### Actions to take
1: In the text on adaptive learning at for-profit universities, what does the open-source tool built by APUS researchers search for?
2: Pick up the text on adaptive learning at for-profit universities and continue it from its last sentence.
::: Text section :::
Apollo is currently developing a Cognitive Tutor application for English classes, with an eye toward helping students improve their grammar and writing.
In addition, Phoenix has used a different form of adaptive technology in automated personal study guides for 50 of its courses. Those “Knowledge Checks” steer students to materials to help them brush up on learning concepts.
The American Public University System (APUS), a for-profit chain, also is well along in its work on adaptive learning. APUS has begun incorporating the technology into the instructional design of some of its courses, all of which are online.
One of the system’s more advanced experiments is the “semantic mapping” of coursework across its business school curriculum. University researchers created an open-source tool that searches for gaps between course content and learning goals at the course and program levels.
APUS’s work on adaptive learning isn’t just about “big data.” Phil Ice, the system’s vice president of research and development, said the system’s approach features a heavy dose of qualitative analysis, as opposed to just being focused on the quantitative, or data-driven aspects.
The system uses learning analytics to ask which course content is working and whether it is helping retention, Ice said.
::: Data to examine :::
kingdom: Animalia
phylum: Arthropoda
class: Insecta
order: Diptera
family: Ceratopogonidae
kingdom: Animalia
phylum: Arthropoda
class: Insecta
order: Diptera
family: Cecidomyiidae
:::
::: Data to examine :::
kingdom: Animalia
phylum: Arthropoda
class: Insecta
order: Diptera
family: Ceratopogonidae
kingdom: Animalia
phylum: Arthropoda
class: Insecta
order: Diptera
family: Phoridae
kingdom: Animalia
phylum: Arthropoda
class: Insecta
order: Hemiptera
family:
:::
### Answers for the tasks
1: Gaps between course content and learning goals at the course and program levels.

2:
Eventually APUS hopes to use a range or “stack” of adaptive software, he said, perhaps even tapping outside vendors. But getting there will be complicated.
“We’re past the point where the cool stuff is going to come quickly,” he said of adaptive learning, adding that the various tools are “so difficult to piece together.”
Knewton is the most high-profile of adaptive learning companies.
The company blends data science, psychometrics and machine-learning elements to create a platform for “personalization at massive scale.” Perhaps most notably, Knewton collaborates with Arizona State University in a broad effort to “power” university courses with adaptive software.
Knewton has also partnered with publishers such as Pearson and Cengage, which are embedding Knewton in products that traditional colleges use. Likewise, McGraw-Hill Education incorporates its LearnSmart adaptive platform into e-textbooks.
Jose Ferreira, Knewton’s founder and CEO, said it is “incredibly expensive” to create adaptive engines.
“They’ve got to be gigantic” to work well, he said. “We lose money on all our direct relationships.”
The company has competition, however. Education Growth Advisors, a consulting firm, last year released a study that analyzed adaptive offerings from 70 companies. The report, which the Bill & Melinda Gates Foundation funded, included case studies on a range of providers, including Cerego, LoudCloud Systems and Smart Sparrow, among others.
Two of the earliest and most commonly used adaptive learning approaches in higher education are Pearson’s MyMathLab and McGraw-Hill’s ALEKS. The computerized learning systems respond to individual students as they progress through mathematics coursework, seeking to determine what students know and have yet to master.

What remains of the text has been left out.